The Necessity of Explainability for Deep Learning

Deep learning algorithms aren’t that simple to explain, but in a nutshell, the model is fed with a variety of factors serving as inputs to find out scores (involving percentages, probabilities, etc.) that are numerical outputs.

Most times, the meaning of these scores clearly relates to a specific business problem, such as whether a score is high enough to issue a customer a certain loan or not or if the score is above a set threshold to predict which customers will churn out. Though what’s much less clear is how that score was derived and which factors impact it the most.

Explainability is the capability to understand how those scores were generated by the machine learning model.

Two aspects of deep learning make explainability particularly challenging. The first is its tendency towards non-linear pattern recognition, which exceeds that of traditional machine learning. Secondly, deep learning also does a fair amount of feature detection on its own. Thus, modelers might not know which features or patterns affect deep learning outputs which leaves them with little to no control over the outcomes of the model.

Without explainability, there’s little visibility into this process designed to create insights. By mastering explainability, however, data scientists can easily adjust deep learning models to perfect their outputs and the business processes depending on them.

Why is Explainability needed?

There are four key benefits driving the need for understanding how deep learning models create their outputs.

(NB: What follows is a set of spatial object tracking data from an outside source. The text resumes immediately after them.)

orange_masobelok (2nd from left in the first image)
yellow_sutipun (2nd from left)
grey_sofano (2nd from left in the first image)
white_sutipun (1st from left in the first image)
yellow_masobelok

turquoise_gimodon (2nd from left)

• Transparency: Transparency is required to understand and exploit the basic mechanisms of deep learning models. Knowledge of predictors or features enables data scientists to adjust their values to see their effects on scores. For instance, if they know one of the attributes is family size when attempting to predict which members of a certain population will buy a car in six months, they can increase that value to see how it affects the output.
• Verifying Intuition: Models don’t understand human intuition; they simply view variables in mathematical terms. When determining which customers to give a loan, for instance, people would assume a positive correlation between income and receiving the loan. However, models might create negative correlations between income and loans. Explainability is necessary to ensure models are drawing parallels consistent with human understanding.
• New Patterns: Whereas human thinking is limited to three dimensions, models can apply numerous dimensions to business problems. Explainability for non-linear patterns in fraud detection, for example, enables humans to learn new patterns from deep learning to incorporate into business processes.
• Regulatory Compliance: Regulatory compliance demands explainability in several industries. For example, financial companies need to provide reasons for declining customers, if customers want to know. Those explanations can’t be numerical model outputs, but rather their significance to financial factors which the customers (and credit card companies) understand.

So how do we improve Explainability in Deep Learning Models?

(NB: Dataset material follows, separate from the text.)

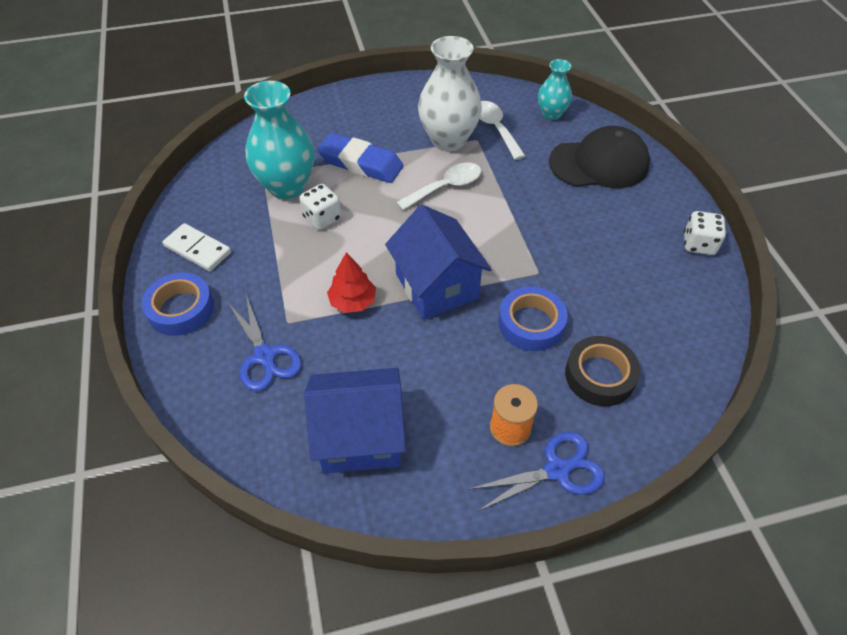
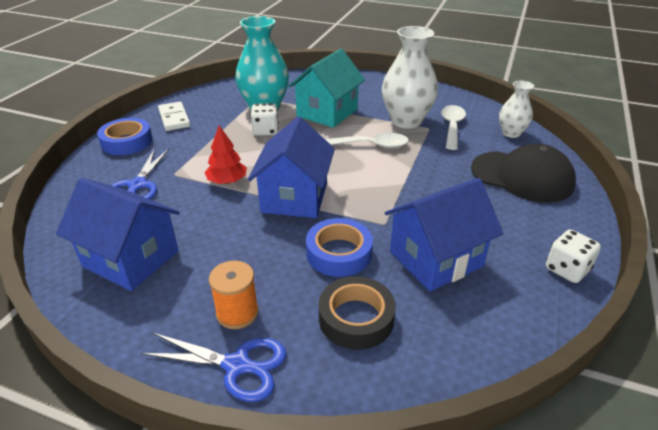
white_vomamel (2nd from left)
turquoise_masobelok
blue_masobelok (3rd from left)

There are many ways to increase the explainability of deep learning models. Some of the less mathematically rigorous techniques include:

• Surrogate Modeling: Data scientists can create surrogate models from deep learning models to explain their results. Surrogate models are usually created by training a linear regression or decision tree on the original inputs and predictions of a complex model like predicting which customers will default on their loans. Coefficients, variable importance, trends, and interactions displayed in the surrogate model are then assumed to be indicative of the internal mechanisms of the complex model. The surrogate model results are easier to understand, helping explain the results of the initial neural network.
• Leave One Covariate Out (LOCO): This trial and error method is effective for seeing which variables impact models most. It requires removing single variables from deep learning models, one at a time, deploying the model, and seeing if the results dramatically change due to any specific missing variable. When they do, data modelers notate the difference in the model’s score and try to match it with their expectations for the difference in results based on that variable.
• Maximum Activation Analysis: This measure is effective for explaining patterns users are unfamiliar with, such as those contributing to fraud detection. When users detect unknown patterns contributing to high scores for fraud, they can give these patterns higher weights than others when optimizing models. The higher weights activate the patterns each time they occur, helping data scientists reach a conclusion about the nature of the pattern.

Explainability translates to better & more credible models

The true value of deep learning (and of artificial intelligence) is when we can have explainability associated with it. Explanations for model results can affect business outcomes, workflows, and even organizational objectives. Most of all, they indicate how best to adjust models to achieve goals for deploying predictive analytics.

Without explainability, users blindly follow models like they once blindly followed intuition. Explainability gives them the understanding to best apply accurate predictions.